Making use of every possible contemporary source, Liza Picard presents an engrossing picture of how life in London was really lived in an age of Samuel Pepys, the libertine court of Charles II and the Great Fire of London. The topics covered include houses and streets, gardens and parks, cooking, clothes and jewellery, cosmetics, hairdressing, housework, laundry and shopping, medicine and dentistry, sex education, hobbies, etiquette, law and crime, religion and popular belief. The London of 350 years ago is brought (and sometimes horrifyingly) to life.
'A joy of a book ... It radiates throughout that quality so essential in a good historian: infinite curiosity' Observer
PUBLISHERS WEEKLY
Picard, a former barrister, attempts to provide not a history but a description of how people lived in London in the decade (1660-1670) following the restoration of the Stuarts.
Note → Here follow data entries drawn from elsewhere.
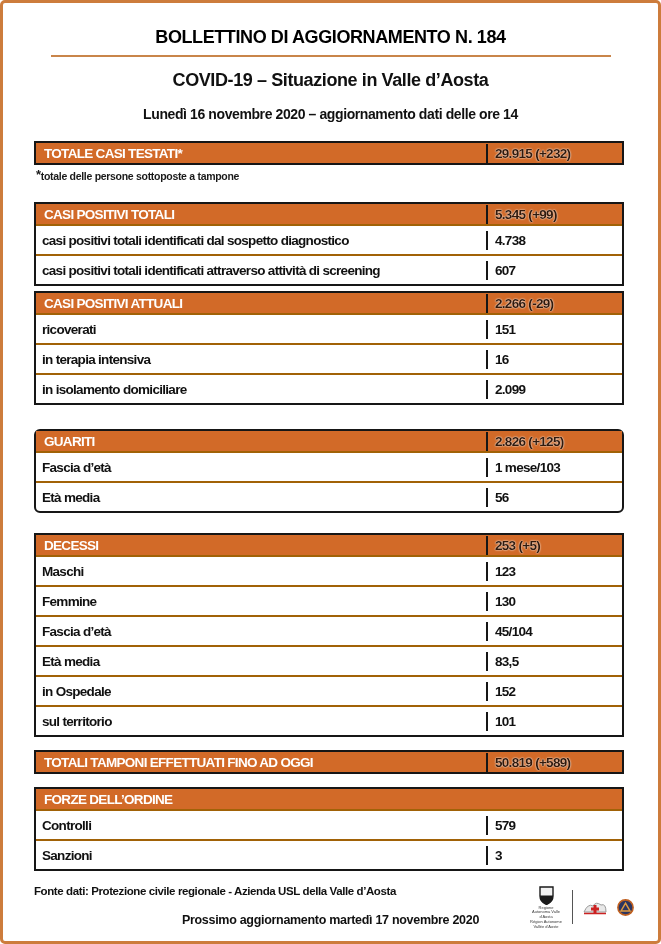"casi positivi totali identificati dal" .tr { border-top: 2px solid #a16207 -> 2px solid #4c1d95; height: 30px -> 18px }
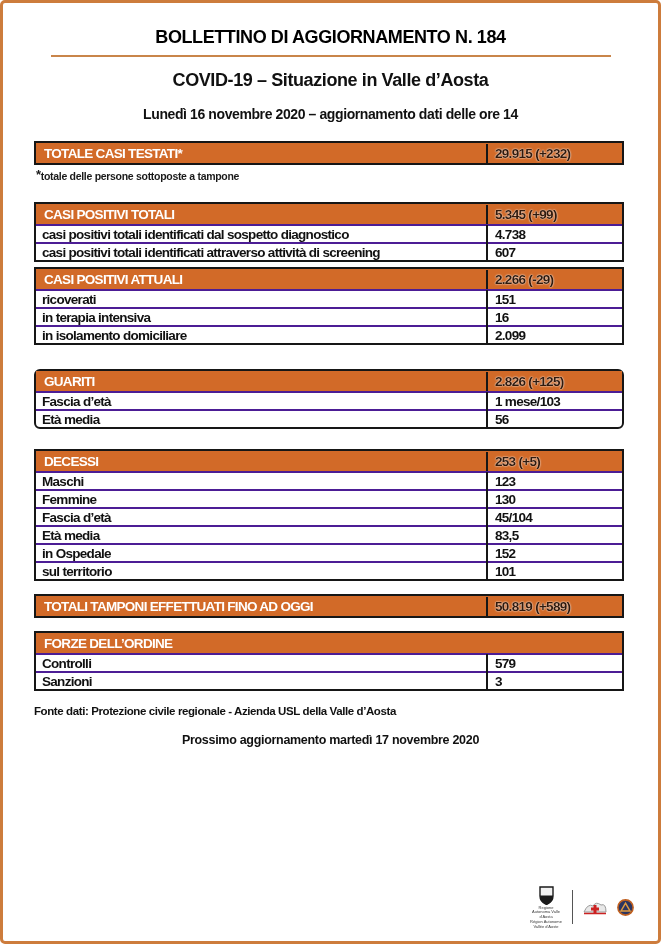"ricoverati" div.td-label { html: <div>ricoverati</div> -> none }
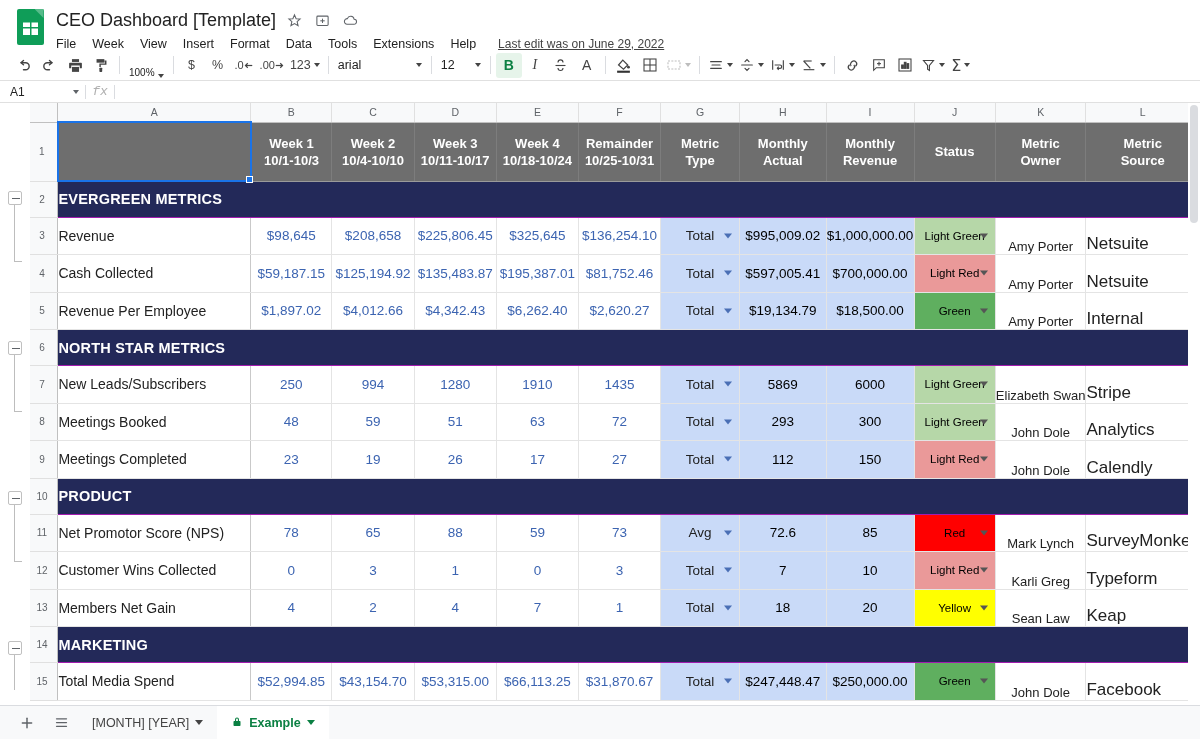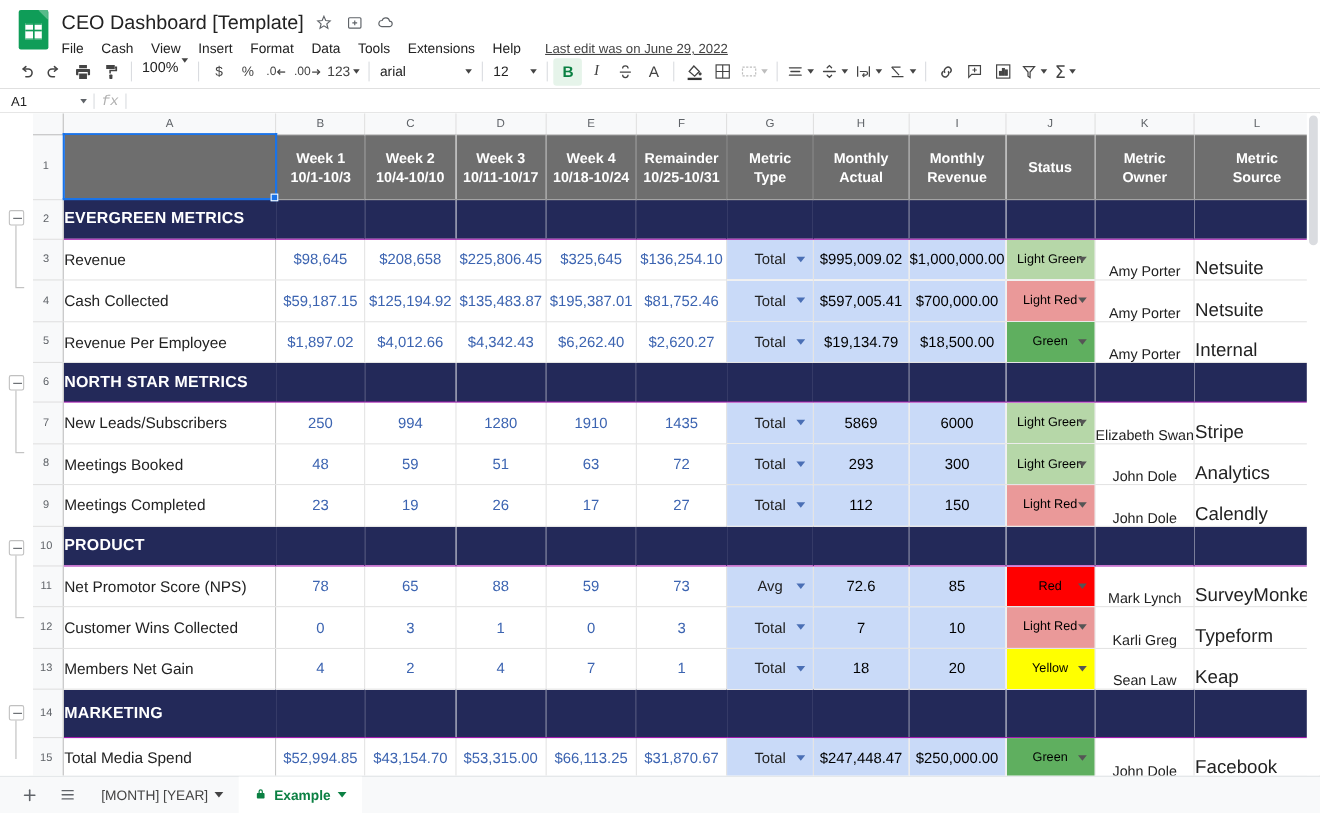"Cash" span.menu-item { text: Cash -> Week }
Parceled among four broad thematic sections, like "The Urban Environment" and "The Human Condition," are self-contained chapters on such subjects as gardens, parks and public spaces; housework, laundry and shopping. Each is subsequently divided into brief articles. Picard relies on primary sources, notably Pepys's (called "Samuel" throughout) famed diary, along with various other contemporary documents and records. The result is lively and informative, with a distinctly eccentric feel. This enthusiastic, conversational work conveys the immediacy of a guided tour as the author points out the furnishings of the age and dispenses colorful anecdotes. She veers between fact and hypothesis, insight and cliche, with regular personal asides. The observation, for example, that "the best hats were made from beaver fur" from Canada is followed by the news that "Samuel's hat fell off into a puddle one day, when he was riding, and was ruined.... He should have been wearing his velvet riding hat." Life was not necessarily nasty, brutish and short; it was both circumscribed and enriched by elaborate codes of behavior (as observed in "The Social Context"), and made interesting by the inventiveness and limitations of 17th-century science and technology (covered in chapters on medicine and dentistry). Rummaging in the ragbag of history, Picard has come up with a hybrid that is entertaining, if taken in small doses. 39 b&w illus.